SPECIFIC TYPES OF EEG ARTIFACT

Artifacts Associated With Eye Movements

Eyeblink Artifact

Electroencephalographers know that when individuals close their eyes, the globes of the eyes deviate upward. This comes as a surprise to some because when we watch a person casually blink or close the eyes, this upward movement of the globes is hidden from view by the closed eyelids. It is only in special situations that this reflex upward eye deviation with eye closure, termed Bell’s phenomenon, is readily observable. Bell’s phenomenon becomes strikingly evident in the case of individuals who suffer from Bell’s palsy. In Bell’s palsy, there is a paralysis of the facial nerve (cranial nerve VII), one of whose functions is to close the eyes. The nerves that move the globe of the eye (cranial nerves III, IV, and VI) are unaffected in patients with Bell’s palsy. Therefore, Bell’s palsy patients have normal eye movement but cannot close the affected eyelid. Thus, the facial nerve paralysis caused by Bell’s palsy literally uncovers Bell’s phenomenon—we can see what the globe of the eye is doing during intended eyelid closure.

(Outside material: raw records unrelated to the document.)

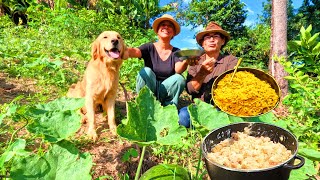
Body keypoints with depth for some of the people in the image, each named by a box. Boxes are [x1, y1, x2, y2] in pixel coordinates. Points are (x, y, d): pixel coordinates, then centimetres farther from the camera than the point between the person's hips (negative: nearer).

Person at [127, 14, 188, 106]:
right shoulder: (149, 48, -4)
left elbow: (178, 69, -21)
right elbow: (135, 51, -26)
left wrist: (186, 61, -45)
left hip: (166, 91, 2)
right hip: (147, 90, -1)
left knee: (179, 79, -26)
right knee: (146, 71, -29)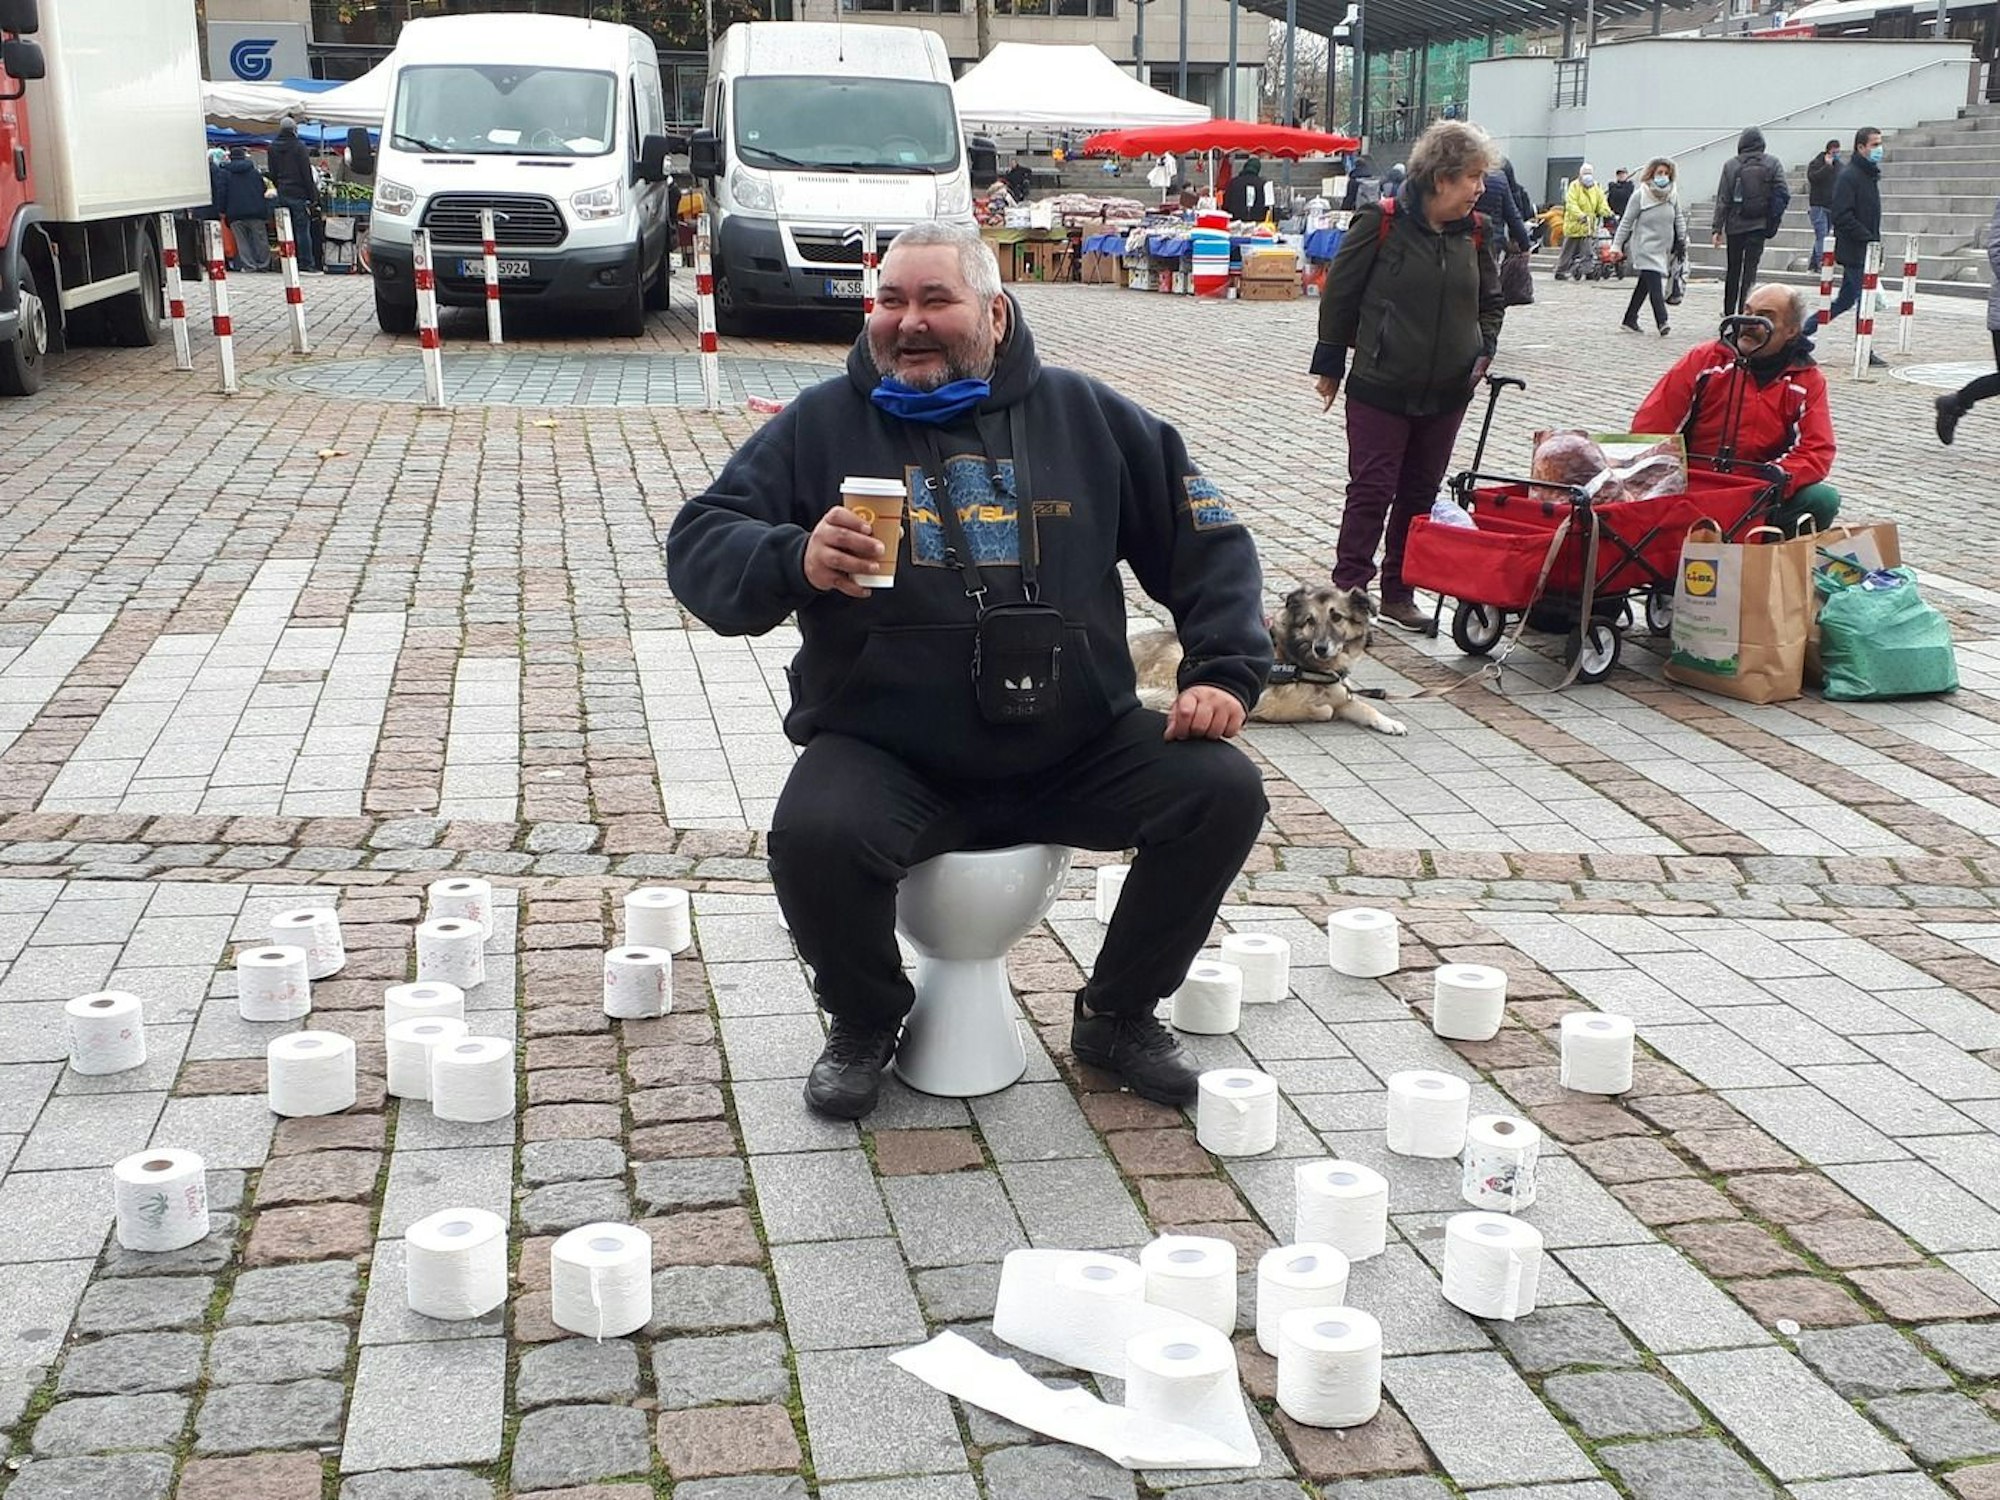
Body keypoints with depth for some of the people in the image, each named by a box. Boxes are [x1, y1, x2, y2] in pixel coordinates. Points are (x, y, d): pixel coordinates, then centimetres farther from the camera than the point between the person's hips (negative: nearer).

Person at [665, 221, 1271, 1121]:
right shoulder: (821, 424, 3)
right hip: (884, 756, -2)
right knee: (813, 836, -33)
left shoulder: (1085, 416, 8)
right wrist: (795, 562, -25)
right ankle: (865, 1022, 2)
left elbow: (1206, 539, 12)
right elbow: (697, 548, -3)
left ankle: (1117, 1015, 9)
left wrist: (1225, 671, -2)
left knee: (1224, 792, -16)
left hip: (1077, 751, 3)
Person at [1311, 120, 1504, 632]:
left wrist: (1482, 351, 3)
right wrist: (1329, 365, 0)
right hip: (1380, 388, -5)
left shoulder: (1473, 233, 4)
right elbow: (1340, 293, -4)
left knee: (1421, 494, 11)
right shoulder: (1382, 223, -11)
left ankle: (1398, 593, 21)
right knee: (1371, 491, -3)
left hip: (1447, 393, 5)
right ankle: (1348, 589, 5)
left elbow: (1491, 300, 19)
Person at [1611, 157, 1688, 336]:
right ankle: (1662, 321, -19)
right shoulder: (1640, 196, -6)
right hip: (1645, 248, -5)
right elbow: (1626, 222, -3)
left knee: (1644, 285, 10)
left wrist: (1682, 241, 7)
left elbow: (1679, 219, 16)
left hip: (1664, 250, 5)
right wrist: (1617, 246, -5)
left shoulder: (1672, 196, 6)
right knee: (1655, 284, -15)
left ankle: (1629, 320, 18)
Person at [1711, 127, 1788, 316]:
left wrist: (1717, 228, -2)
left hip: (1735, 224, 1)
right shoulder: (1772, 163, -2)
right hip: (1759, 224, -1)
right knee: (1750, 268, 0)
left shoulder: (1731, 165, -4)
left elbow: (1722, 200, -4)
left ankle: (1729, 312, 25)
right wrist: (1774, 217, 7)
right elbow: (1783, 193, -7)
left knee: (1733, 269, 14)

Bell’s palsy patients have normal eye closure on the unaffected side, but when blinking or closing the eye on the paralyzed side, the globe of the eye can be seen to deviate upward, unhidden by the eyelid. Upward deviation of the globes may also be seen when a person’s eyelids are forcibly pried open during attempted voluntary eye closure. Finally, in some individuals who are in the process of falling asleep, especially babies, the eyelids may lower to a “half-mast” position but do not completely close. Because of a partial Bell’s phenomenon associated with the partial eye closure, only the whites of the eyes can be seen in the half-open palpebral fissures.

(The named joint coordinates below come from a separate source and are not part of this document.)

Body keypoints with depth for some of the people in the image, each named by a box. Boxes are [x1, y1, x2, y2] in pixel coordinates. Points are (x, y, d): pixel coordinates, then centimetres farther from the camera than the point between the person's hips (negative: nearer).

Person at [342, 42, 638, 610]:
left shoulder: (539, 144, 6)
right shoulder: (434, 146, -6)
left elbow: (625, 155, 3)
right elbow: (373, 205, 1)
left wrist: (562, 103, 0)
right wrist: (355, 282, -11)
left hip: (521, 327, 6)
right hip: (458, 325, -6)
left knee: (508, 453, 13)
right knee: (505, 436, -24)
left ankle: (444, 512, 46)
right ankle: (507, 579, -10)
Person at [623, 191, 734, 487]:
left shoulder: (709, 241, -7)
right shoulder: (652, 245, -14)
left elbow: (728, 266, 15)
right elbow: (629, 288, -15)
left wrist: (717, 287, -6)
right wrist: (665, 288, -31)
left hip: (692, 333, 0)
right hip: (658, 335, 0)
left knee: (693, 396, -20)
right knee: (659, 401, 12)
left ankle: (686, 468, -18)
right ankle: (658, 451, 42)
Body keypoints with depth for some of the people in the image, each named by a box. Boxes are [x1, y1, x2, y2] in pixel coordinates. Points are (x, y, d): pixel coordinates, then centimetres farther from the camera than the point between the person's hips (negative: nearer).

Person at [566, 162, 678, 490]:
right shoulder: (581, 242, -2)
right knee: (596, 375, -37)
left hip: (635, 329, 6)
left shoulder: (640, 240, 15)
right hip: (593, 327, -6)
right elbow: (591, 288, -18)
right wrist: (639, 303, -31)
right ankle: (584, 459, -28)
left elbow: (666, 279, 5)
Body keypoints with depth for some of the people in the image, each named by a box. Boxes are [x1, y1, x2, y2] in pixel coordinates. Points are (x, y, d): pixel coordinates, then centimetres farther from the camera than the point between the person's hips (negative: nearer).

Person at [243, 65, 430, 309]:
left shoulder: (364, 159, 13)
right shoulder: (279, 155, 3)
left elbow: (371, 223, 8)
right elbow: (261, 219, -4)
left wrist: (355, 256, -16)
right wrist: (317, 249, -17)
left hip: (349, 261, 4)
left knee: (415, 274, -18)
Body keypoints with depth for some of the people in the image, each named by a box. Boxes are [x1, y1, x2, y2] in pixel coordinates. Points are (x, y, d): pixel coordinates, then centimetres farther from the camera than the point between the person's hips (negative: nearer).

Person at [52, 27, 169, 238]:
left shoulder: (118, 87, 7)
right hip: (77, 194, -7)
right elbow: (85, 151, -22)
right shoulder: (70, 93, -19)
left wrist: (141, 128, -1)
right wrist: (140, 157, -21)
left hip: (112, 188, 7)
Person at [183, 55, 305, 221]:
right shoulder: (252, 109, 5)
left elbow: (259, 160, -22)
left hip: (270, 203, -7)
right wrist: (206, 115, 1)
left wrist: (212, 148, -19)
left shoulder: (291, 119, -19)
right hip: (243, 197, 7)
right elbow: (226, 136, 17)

The type of artifact that an upward movement of the globes might cause during eye blinking or eye closure is not intuitively obvious without knowing that the globe of the eye has a particular distribution of charge. As it happens, the cornea (the front of the globe of the eye) carries a net positive charge and the posterior pole of the globe carries a net negative charge, forming a dipole. Because of the presence of this positive charge on the cornea, the bobbing upward of the eye with eye closure is easily detected by EEG electrodes. Figure 6-5 illustrates how the EEG electrodes closest to the eye “perceive” an eyeblink. With upward eye deviation, the electrodes closest to the globes, Fp1 and Fp2, perceive the strong positivity of the corneal surfaces. The F3 and F4 electrodes, which are immediately posterior to the Fp1 and Fp2 electrodes, also pick up some of this positivity, but to a much lesser degree than the Fp1 and Fp2 electrodes. With Fp1 being more positive than F3 and Fp2 being more positive than F4, the Fp1-F3 and Fp2-F4 channels show the characteristic sharp, downward-sweeping waveforms of eyeblink artifact (see Figure 6-6). A similar type of artifact is seen with eye fluttering (see Figure 6-7).